Angela's eyes open, wide and startled. She unlocks herself from Treefrog's embrace. “Elijah!” she says.

In one swift motion Treefrog has his fingers in the handhold, and within seconds he is up in his nest. Angela puts her fur coat on, tightens it, and scuttles along the tunnel. In the distance Treefrog watches Elijah emerge through a shaft of light, carrying a heater, shouting, “Faraday! Hey, Faraday! Yo. Where the fuck is Faraday?”

chapter 8

1950–55

Walker has timed it perfectly. Just before the sun rises over the roofs of 131st Street and shines through the window, his arm is raised and it shades his eyes. It is good exercise; his muscles beginning to give even more to rheumatism, the disease of tunnel men. He keeps his arm up until the sun hits the crossbeam in the window, and then he is given relief for two and a half minutes exactly.
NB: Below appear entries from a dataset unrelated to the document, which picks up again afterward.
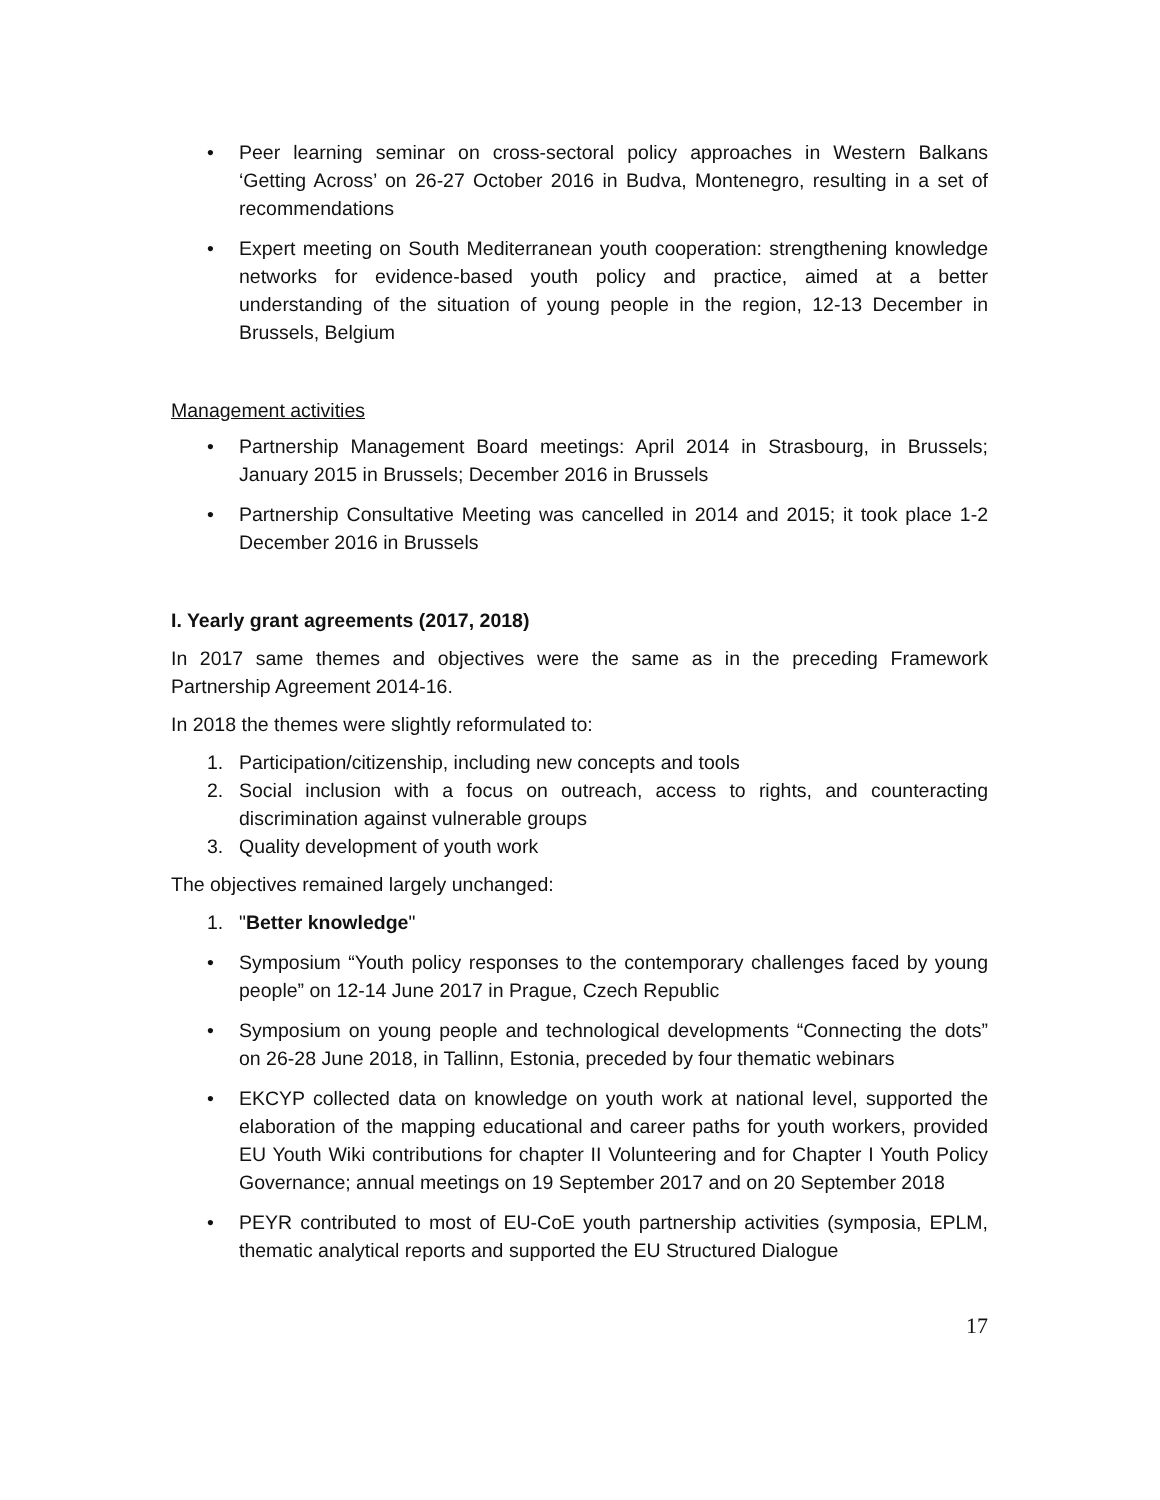• Peer learning seminar on cross-sectoral policy approaches in Western Balkans ‘Getting Across’ on 26-27 October 2016 in Budva, Montenegro, resulting in a set of recommendations
• Expert meeting on South Mediterranean youth cooperation: strengthening knowledge networks for evidence-based youth policy and practice, aimed at a better understanding of the situation of young people in the region, 12-13 December in Brussels, Belgium
Management activities
• Partnership Management Board meetings: April 2014 in Strasbourg, in Brussels; January 2015 in Brussels; December 2016 in Brussels
• Partnership Consultative Meeting was cancelled in 2014 and 2015; it took place 1-2 December 2016 in Brussels
I. Yearly grant agreements (2017, 2018)
In 2017 same themes and objectives were the same as in the preceding Framework Partnership Agreement 2014-16.
In 2018 the themes were slightly reformulated to:
1. Participation/citizenship, including new concepts and tools
2. Social inclusion with a focus on outreach, access to rights, and counteracting discrimination against vulnerable groups
3. Quality development of youth work
The objectives remained largely unchanged:
1. "Better knowledge"
• Symposium “Youth policy responses to the contemporary challenges faced by young people” on 12-14 June 2017 in Prague, Czech Republic
• Symposium on young people and technological developments “Connecting the dots” on 26-28 June 2018, in Tallinn, Estonia, preceded by four thematic webinars
• EKCYP collected data on knowledge on youth work at national level, supported the elaboration of the mapping educational and career paths for youth workers, provided EU Youth Wiki contributions for chapter II Volunteering and for Chapter I Youth Policy Governance; annual meetings on 19 September 2017 and on 20 September 2018
• PEYR contributed to most of EU-CoE youth partnership activities (symposia, EPLM, thematic analytical reports and supported the EU Structured Dialogue
17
A shadow supplied, a shadow lost, and the forearm is lifted as the sun rises further.

Walker likes the sofa, even though he's confined to it two hours a day, by pain, not desire. It has shaped itself to the contours of his body, and it gives him a view of a street maddened in recent years by motorcars. He perches on a history of coins dropped beneath the cushions, and sometimes, when he wants chewing tobacco, he reaches in under the cushion, grabs a few dimes, and drops them down to his children, who, when not at school, sit on the steps below. The coins land noisily and his children scramble, then make their way down to the store.

The stylus of the record player tumbles across an old jazz record: Louis Armstrong. The pulse of the man. The gorgeous rhythm. The syncopated slide. Walker moves his head to the beat, and the silver cross sways gently against his neck. When the record finishes he stands up from the sofa to break the cramp in his knees and stretches wide, bending the pain from his fingers. Carefully he places the needle in a groove just beyond a scratch in the vinyl. Last week the needle began to skip, but the jabs were so terrible in his knees that he just let it sound over and over and over again at the point of a shrill trumpet note—it got to the stage where he didn't even hear it anymore, he was back underneath the river, he was digging, his friends were around him, it was the compressor sounding out—until Eleanor came home and repositioned the needle.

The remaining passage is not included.